King Henry VIII asked the Pope for a divorce form his first wife, Catherine or Aragon, so that he could marry Anne Boleyn. When the Pope refused, Henry broke away from the Catholic Church, divorced Catherine, and formed the Church of England.
Henry didn't challenge the Catholic Church, he simply took a stand on a principle that had been discussed for some 1500 years. That is the question of the Pope's authority, where did the magisterium , or authority, lie within the Catholic Church, the Body of Christ here on earth.
In the early Church authority had been passed from the apostles to the college of bishops, for five hundred years the road had been clear, but slowly over the last centuries, authority had ben slipping in to the hands of the papacy?

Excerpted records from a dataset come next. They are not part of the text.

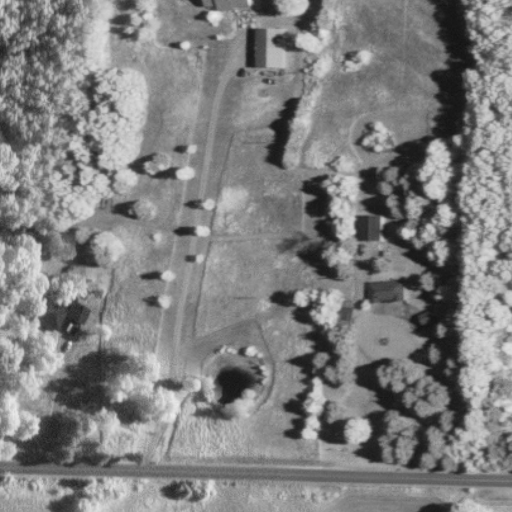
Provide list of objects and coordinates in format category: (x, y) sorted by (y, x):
building: (225, 3)
building: (27, 252)
road: (187, 257)
building: (384, 290)
building: (43, 310)
building: (74, 314)
building: (343, 317)
building: (427, 318)
road: (422, 348)
road: (57, 401)
road: (255, 471)
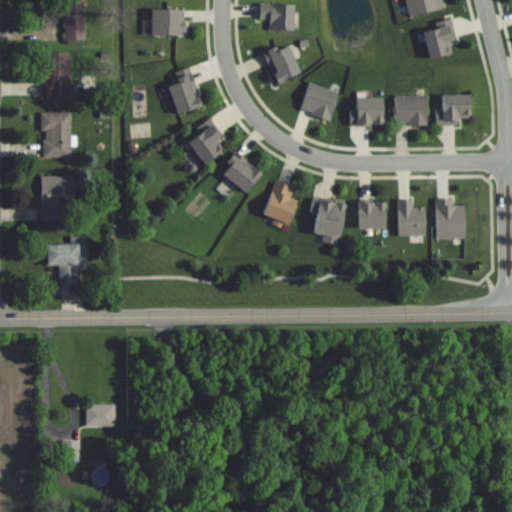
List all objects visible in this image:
building: (422, 5)
building: (275, 15)
building: (68, 16)
building: (169, 21)
road: (221, 24)
building: (278, 63)
building: (57, 75)
road: (505, 78)
building: (181, 91)
building: (316, 101)
building: (450, 109)
building: (407, 110)
building: (56, 134)
building: (203, 142)
road: (339, 158)
building: (237, 172)
road: (509, 172)
building: (55, 195)
building: (277, 204)
building: (325, 221)
road: (502, 236)
building: (68, 260)
road: (256, 314)
road: (205, 410)
building: (99, 414)
building: (68, 450)
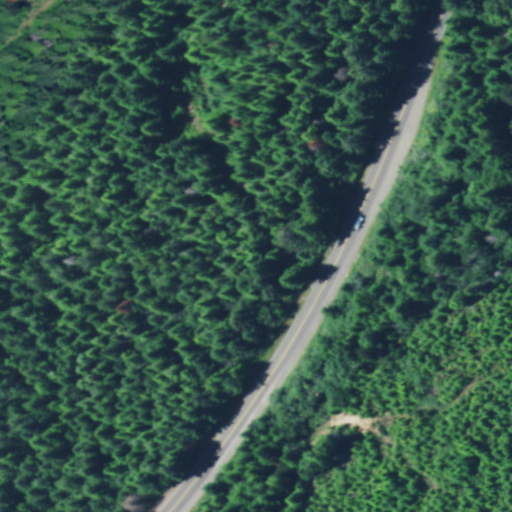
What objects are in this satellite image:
road: (319, 270)
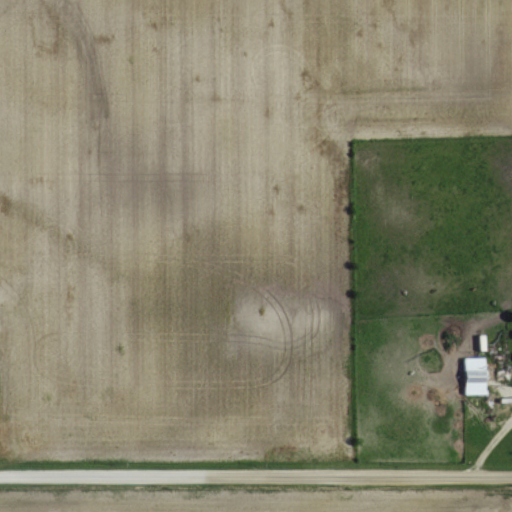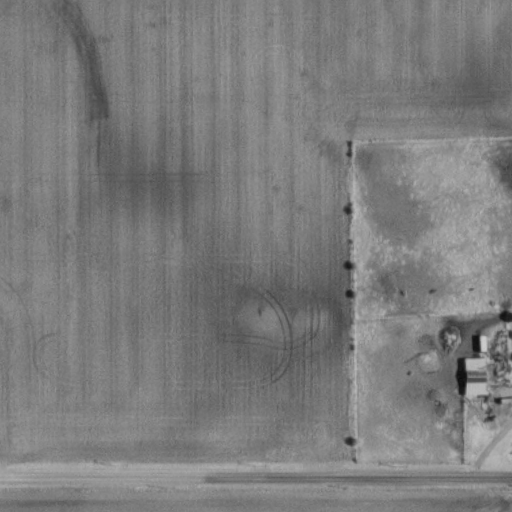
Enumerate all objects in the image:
building: (468, 374)
road: (256, 472)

Was it genuine? For two or three hundred years it had been discussed acutely, in General Councils and Colleges all over Europe. Henry had made his point that in his opinion, the canons of the Ecumenical Councils,[Nice 6,] still held good. He believed in the Ecumenical Councils when he and the English Church made their point that ," "The Bishop of Rome hath not by Scripture any greater authority over the Church of England than any other Bishop."
That was the challenge posed to the Catholic Church by Henry and the Church in England, was the Church in Western Europe to be abandoned to the medieval accretions seized on and promoted by the papacy, or were the old ways of the apostolic age to be preserved for posterity?